It’s well understood that statistically significant results in scientific studies are not what they appear to be. Statisticians commonly set the bar for statistical significance at 95%—i.e., the probability that results are not random. But if researchers run 100 different experiments, 5 of them will appear to produce statistically significant results for no other reason than chance. When studies that do not achieve significance are pruned away—so called “survival bias,” which occurs in academic journals—it leaves a pool of apparently statistically significant studies where an even larger share of studies is significant for no other reason than chance. Because of this and other biases, reviews of academic and scientific studies (here, here, here and here for example) find upwards of 50% of the results cannot be repeated.
A new meta-study (and also here) of economic studies goes beyond “survival bias” and estimates upwards of 20% of the results are fudged.
The selection of studies by academic journals should increase as the statistical significance of the studies’ results increase. This should lead to a logically shaped distribution of studies in journals as a function of their statistical significance.
But rather than finding such a logically shaped curve, the study finds, “the distribution of test statistics published in three of the most prestigious economic journals over the period 2005-2011 exhibits a sizable under-representation of marginally insignificant statistics relatively to significant statistics but also to (very) insignificant ones. In a nutshell, once tests are normalized…the distribution has a two-humped camel shape [that] … cannot be explained by [journal] selection alone. …10% to 20% percent of tests with [statistical significance] are misallocated: there are missing test statistics just [below] the [statistically significant] threshold that…can [be] retrieve[d] [above] the [threshold]”
The study notes, “The two-humped shape is an empirical regularity that can be observed consistently across journals, years and fields. … Similarly, the two-humped camel shape is less visible in articles with theoretical models, articles using data from randomized control trials or laboratory experiments and papers published by tenured and older researchers. More generally, we find a larger residual in cases in which we would expect higher incentives for researchers to respond to selection,” i.e., “…evidence that academic economists respond to publication incentives.”

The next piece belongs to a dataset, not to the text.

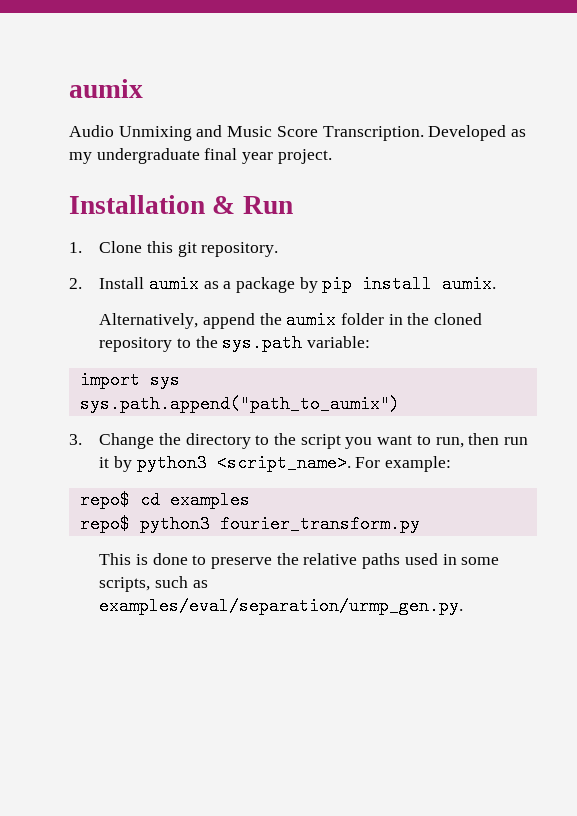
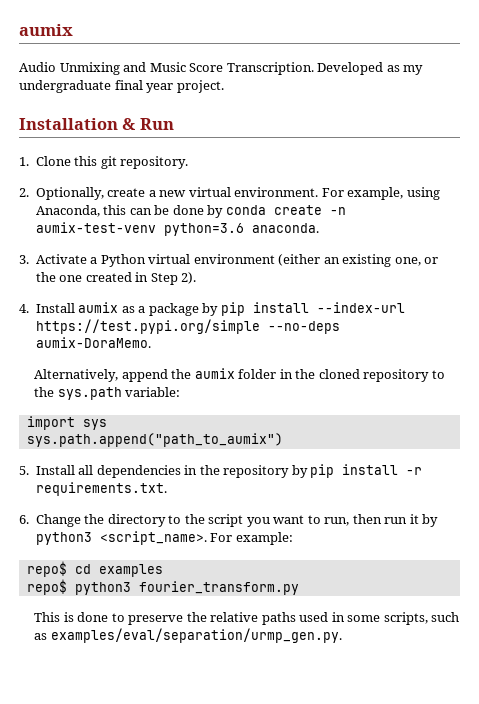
(82, 283) none -> [35,187,440,200] [35,205,346,218] [35,222,319,236] [19,254,439,267] [35,272,197,285] [19,304,29,313] Optionally, create a new virtual environment. For example, using Anaconda, this can be done by conda create -n aumix-test-venv python=3.6 anaconda. // 3. Activate a Python virtual environment (either an existing one, or the one created in Step 2). // 4.
[442,275,497,293] aumix. -> [316,302,405,313] [35,319,340,334] [35,337,151,348] --index-url https://test.pypi.org/simple --no-deps aumix-DoraMemo.
[69,434,82,445] 3. -> [19,464,423,478] [35,482,167,496] [19,515,29,524] 5. Install all dependencies in the repository by pip install -r requirements.txt. // 6.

The researchers conclude, “Our analysis suggests that the pattern of this misallocation is consistent with what we dubbed an inflation bias: researchers might be tempted to inflate the value of those almost-rejected tests by choosing a slightly more ‘significant’ specification. … Among the tests that are marginally significant, 10% to 20% are misreported. These figures are likely to be lower bounds of the true misallocation as we use conservative collecting and estimating processes.”